---- ENTRIES PROVIDED
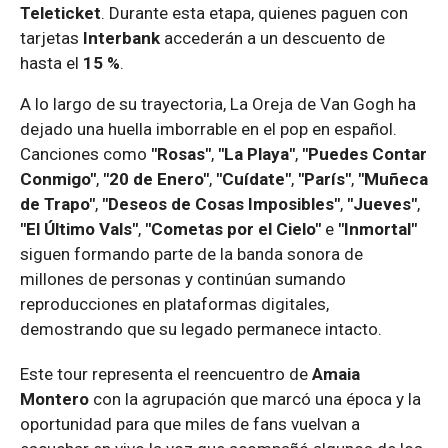
Teleticket
. Durante esta etapa, quienes paguen con
tarjetas
Interbank
accederán a un descuento de
hasta el
15 %
.
A lo largo de su trayectoria, La Oreja de Van Gogh ha
dejado una huella imborrable en el pop en español.
Canciones como
"Rosas"
,
"La Playa"
,
"Puedes Contar
Conmigo"
,
"20 de Enero"
,
"Cuídate"
,
"París"
,
"Muñeca
de Trapo"
,
"Deseos de Cosas Imposibles"
,
"Jueves"
,
"El Último Vals"
,
"Cometas por el Cielo"
e
"Inmortal"
siguen formando parte de la banda sonora de
millones de personas y continúan sumando
reproducciones en plataformas digitales,
demostrando que su legado permanece intacto.
Este tour representa el reencuentro de
Amaia
Montero
con la agrupación que marcó una época y la
oportunidad para que miles de fans vuelvan a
--------
A faithful copy of each entry is required, and no picture may be carried into it.

Teleticket
. Durante esta etapa, quienes paguen con
tarjetas
Interbank
accederán a un descuento de
hasta el
15 %
.
A lo largo de su trayectoria, La Oreja de Van Gogh ha
dejado una huella imborrable en el pop en español.
Canciones como
"Rosas"
,
"La Playa"
,
"Puedes Contar
Conmigo"
,
"20 de Enero"
,
"Cuídate"
,
"París"
,
"Muñeca
de Trapo"
,
"Deseos de Cosas Imposibles"
,
"Jueves"
,
"El Último Vals"
,
"Cometas por el Cielo"
e
"Inmortal"
siguen formando parte de la banda sonora de
millones de personas y continúan sumando
reproducciones en plataformas digitales,
demostrando que su legado permanece intacto.
Este tour representa el reencuentro de
Amaia
Montero
con la agrupación que marcó una época y la
oportunidad para que miles de fans vuelvan a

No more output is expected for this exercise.